* Exercise description *
Print out every line of the material exactly. Include no pictures.

=== Begin Enclosure ===

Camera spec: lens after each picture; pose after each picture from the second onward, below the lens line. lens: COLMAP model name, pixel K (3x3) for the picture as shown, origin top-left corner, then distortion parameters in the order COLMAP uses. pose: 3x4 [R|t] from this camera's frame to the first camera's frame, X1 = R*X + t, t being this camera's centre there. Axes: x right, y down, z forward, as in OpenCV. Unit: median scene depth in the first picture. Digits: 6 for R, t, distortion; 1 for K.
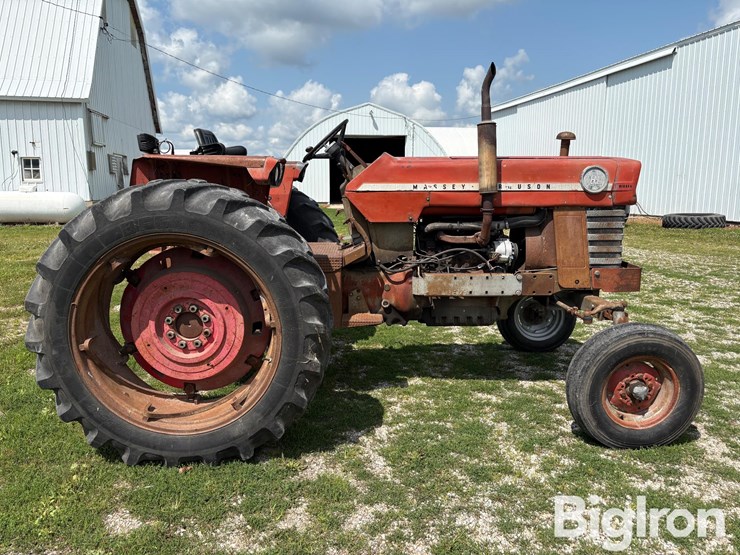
lens RADIAL K [[564.3, 0, 367.9], [0, 564.3, 278.6], [0, 0, 1]] dist [0.037735, -0.029628]
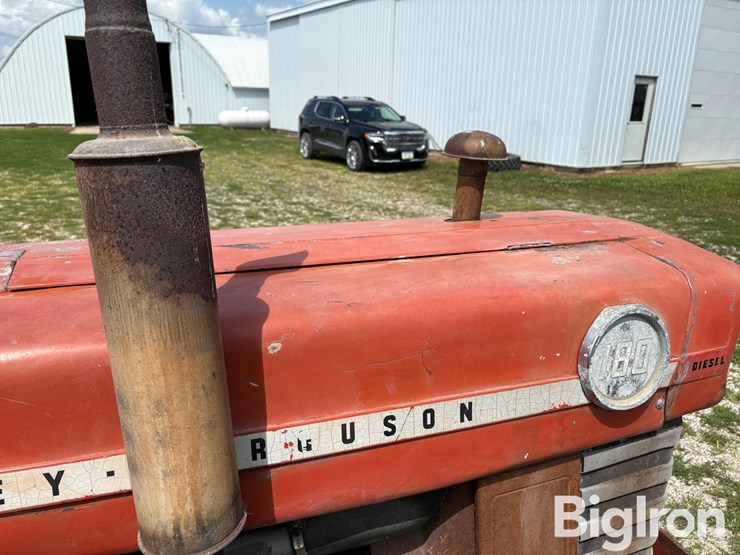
lens RADIAL K [[564.3, 0, 363.7], [0, 564.3, 275.7], [0, 0, 1]] dist [0.037735, -0.029628]
pose [[0.937030, -0.082993, 0.339245, 0.203512], [0.035048, 0.988797, 0.145093, -0.248451], [-0.347486, -0.124067, 0.929441, 0.798370]]
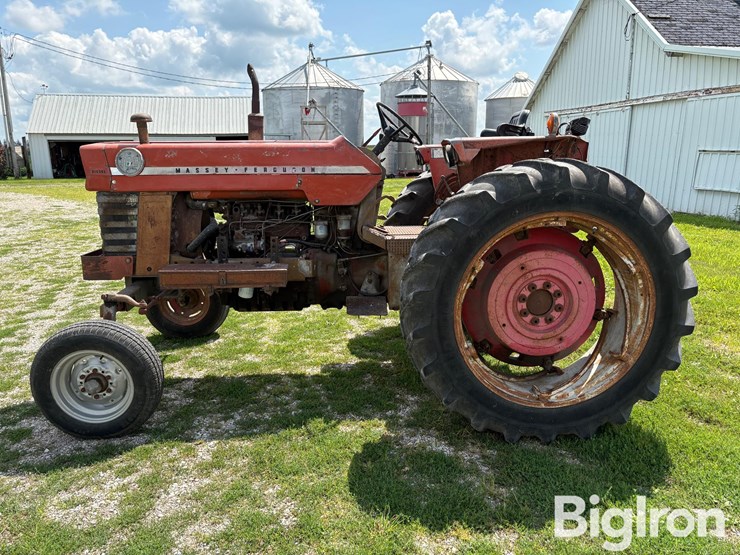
lens RADIAL K [[564.3, 0, 369.8], [0, 564.3, 274.7], [0, 0, 1]] dist [0.037735, -0.029628]
pose [[-0.999748, 0.014381, -0.017229, -0.000489], [0.006766, 0.925124, 0.379605, -0.395372], [0.021398, 0.379393, -0.924988, 2.125441]]
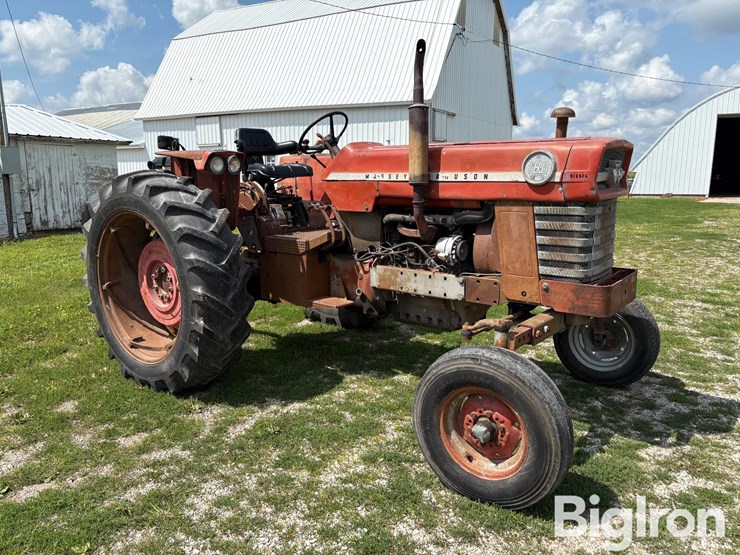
lens RADIAL K [[564.3, 0, 366.2], [0, 564.3, 279.2], [0, 0, 1]] dist [0.037735, -0.029628]
pose [[0.774523, 0.114763, -0.622048, 0.714291], [-0.104159, 0.993119, 0.053533, -0.036311], [0.623911, 0.023329, 0.781147, 0.230326]]
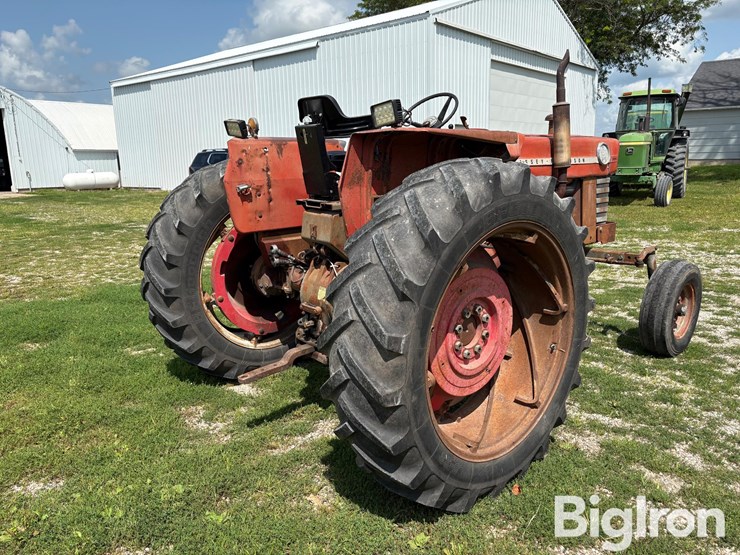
lens RADIAL K [[564.3, 0, 367.3], [0, 564.3, 275.7], [0, 0, 1]] dist [0.037735, -0.029628]
pose [[0.762681, -0.147181, 0.629806, -0.803850], [0.130224, 0.988766, 0.073369, -0.068438], [-0.633530, 0.026059, 0.773279, 0.369139]]
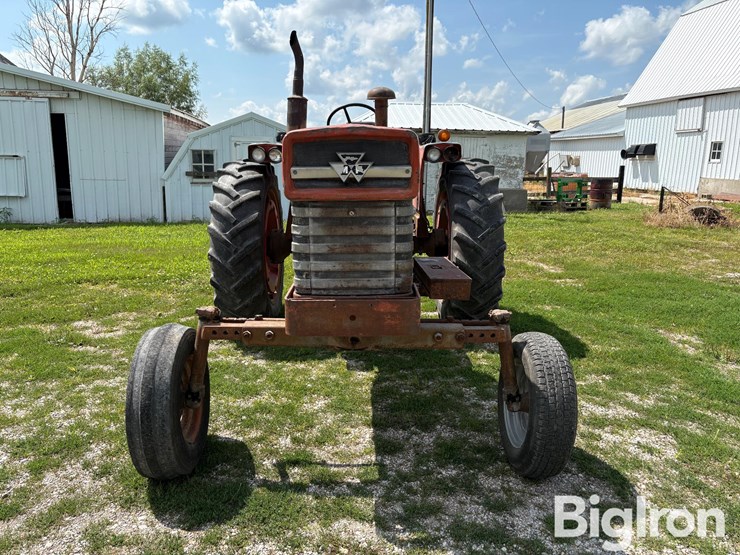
lens RADIAL K [[564.3, 0, 366.2], [0, 564.3, 277.6], [0, 0, 1]] dist [0.037735, -0.029628]
pose [[-0.012617, 0.206586, -0.978347, 1.124239], [-0.182481, 0.961518, 0.205385, -0.194784], [0.983128, 0.181121, 0.025567, 1.093582]]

=== End Enclosure ===

* Result of this task *
Camera spec: lens after each picture; pose after each picture from the second onward, below the lens line. lens: COLMAP model name, pixel K (3x3) for the picture as shown, origin top-left corner, then distortion parameters in the order COLMAP uses. pose: 3x4 [R|t] from this camera's frame to the first camera's frame, X1 = R*X + t, t being this camera's centre there. Axes: x right, y down, z forward, as in OpenCV. Unit: median scene depth in the first picture. Digits: 6 for R, t, distortion; 1 for K.
lens RADIAL K [[564.3, 0, 367.9], [0, 564.3, 278.6], [0, 0, 1]] dist [0.037735, -0.029628]
lens RADIAL K [[564.3, 0, 363.7], [0, 564.3, 275.7], [0, 0, 1]] dist [0.037735, -0.029628]
pose [[0.937030, -0.082993, 0.339245, 0.203512], [0.035048, 0.988797, 0.145093, -0.248451], [-0.347486, -0.124067, 0.929441, 0.798370]]
lens RADIAL K [[564.3, 0, 369.8], [0, 564.3, 274.7], [0, 0, 1]] dist [0.037735, -0.029628]
pose [[-0.999748, 0.014381, -0.017229, -0.000489], [0.006766, 0.925124, 0.379605, -0.395372], [0.021398, 0.379393, -0.924988, 2.125441]]
lens RADIAL K [[564.3, 0, 366.2], [0, 564.3, 279.2], [0, 0, 1]] dist [0.037735, -0.029628]
pose [[0.774523, 0.114763, -0.622048, 0.714291], [-0.104159, 0.993119, 0.053533, -0.036311], [0.623911, 0.023329, 0.781147, 0.230326]]
lens RADIAL K [[564.3, 0, 367.3], [0, 564.3, 275.7], [0, 0, 1]] dist [0.037735, -0.029628]
pose [[0.762681, -0.147181, 0.629806, -0.803850], [0.130224, 0.988766, 0.073369, -0.068438], [-0.633530, 0.026059, 0.773279, 0.369139]]
lens RADIAL K [[564.3, 0, 366.2], [0, 564.3, 277.6], [0, 0, 1]] dist [0.037735, -0.029628]
pose [[-0.012617, 0.206586, -0.978347, 1.124239], [-0.182481, 0.961518, 0.205385, -0.194784], [0.983128, 0.181121, 0.025567, 1.093582]]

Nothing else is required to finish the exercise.